**Extrait fourni:**
########################################

CANADA : DANS L’ANTICIPATION DES RISQUES TARIFAIRES POTENTIELS

En mars, les ventes d’automobiles au Canada ont crû de 7,3 % sur un mois pour se chiffrer à 1,98 million d’exemplaires en rythme désaisonnalisé et annualisé, selon Wards Automotive (graphique 1). Ce rebond des ventes d’automobiles, de concert avec les révisions à la hausse de plus de 9 % apportées aux données pour janvier et février respectivement, s’est soldé par un gain de 1,8 % sur un trimestre pour le T1. En chiffres non désaisonnalisés, les ventes du premier trimestre ont gagné 4,3 % sur un an et ont augmenté de 3,6 % sur le même trimestre de 2019.

########################################

**Extraits de liste:**
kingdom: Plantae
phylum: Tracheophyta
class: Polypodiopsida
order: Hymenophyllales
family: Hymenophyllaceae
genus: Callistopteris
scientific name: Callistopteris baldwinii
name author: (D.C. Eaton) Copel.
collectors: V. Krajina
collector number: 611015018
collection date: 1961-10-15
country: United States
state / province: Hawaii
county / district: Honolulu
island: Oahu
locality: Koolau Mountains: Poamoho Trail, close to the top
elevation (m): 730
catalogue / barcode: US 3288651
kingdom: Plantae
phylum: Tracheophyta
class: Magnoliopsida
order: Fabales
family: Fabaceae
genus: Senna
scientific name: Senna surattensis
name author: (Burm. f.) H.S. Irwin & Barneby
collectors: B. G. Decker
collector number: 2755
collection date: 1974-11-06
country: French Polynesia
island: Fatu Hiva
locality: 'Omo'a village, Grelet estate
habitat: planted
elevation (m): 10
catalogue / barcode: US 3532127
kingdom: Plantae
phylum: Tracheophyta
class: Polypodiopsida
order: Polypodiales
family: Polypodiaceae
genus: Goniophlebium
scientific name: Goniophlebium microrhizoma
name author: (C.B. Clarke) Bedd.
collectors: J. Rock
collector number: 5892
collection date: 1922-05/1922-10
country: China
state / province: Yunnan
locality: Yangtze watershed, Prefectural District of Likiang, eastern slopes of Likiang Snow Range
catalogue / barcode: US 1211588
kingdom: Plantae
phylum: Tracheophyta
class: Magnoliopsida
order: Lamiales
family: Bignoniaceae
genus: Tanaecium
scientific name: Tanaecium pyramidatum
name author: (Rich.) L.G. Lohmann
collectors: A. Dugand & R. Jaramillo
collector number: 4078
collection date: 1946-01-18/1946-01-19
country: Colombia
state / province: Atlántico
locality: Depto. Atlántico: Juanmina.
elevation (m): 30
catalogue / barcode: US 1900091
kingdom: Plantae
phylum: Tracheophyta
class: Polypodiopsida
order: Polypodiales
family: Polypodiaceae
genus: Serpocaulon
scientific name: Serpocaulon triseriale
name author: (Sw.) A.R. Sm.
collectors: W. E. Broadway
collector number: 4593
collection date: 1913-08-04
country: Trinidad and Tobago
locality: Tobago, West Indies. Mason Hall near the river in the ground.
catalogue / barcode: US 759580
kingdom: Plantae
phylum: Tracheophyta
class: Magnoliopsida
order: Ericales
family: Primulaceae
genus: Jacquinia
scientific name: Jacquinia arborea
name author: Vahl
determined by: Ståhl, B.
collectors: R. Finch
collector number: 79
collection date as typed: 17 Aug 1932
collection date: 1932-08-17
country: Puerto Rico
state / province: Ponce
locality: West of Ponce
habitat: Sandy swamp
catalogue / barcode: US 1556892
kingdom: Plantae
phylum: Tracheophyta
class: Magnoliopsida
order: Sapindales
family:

########################################

**Exercices:**
**a)** Transcrivez le passage du texte sur les ventes d'automobiles au Canada en partant des mots « En mars, les » et en vous arrêtant après « trimestre de 2019. ».
**b)** Résumez en deux phrases le texte sur les ventes d'automobiles au Canada.

**Corrigé:**
**a)**
En mars, les ventes d’automobiles au Canada ont crû de 7,3 % sur un mois pour se chiffrer à 1,98 million d’exemplaires en rythme désaisonnalisé et annualisé, selon Wards Automotive (graphique 1). Ce rebond des ventes d’automobiles, de concert avec les révisions à la hausse de plus de 9 % apportées aux données pour janvier et février respectivement, s’est soldé par un gain de 1,8 % sur un trimestre pour le T1. En chiffres non désaisonnalisés, les ventes du premier trimestre ont gagné 4,3 % sur un an et ont augmenté de 3,6 % sur le même trimestre de 2019.

**b)** En mars, les ventes d'automobiles au Canada ont progressé de 7,3 % sur un mois pour atteindre 1,98 million d'exemplaires en rythme désaisonnalisé et annualisé, selon Wards Automotive. Avec les révisions à la hausse des données de janvier et de février, le premier trimestre affiche un gain de 1,8 % sur un trimestre, et les ventes non désaisonnalisées ont augmenté de 4,3 % sur un an et de 3,6 % par rapport au même trimestre de 2019.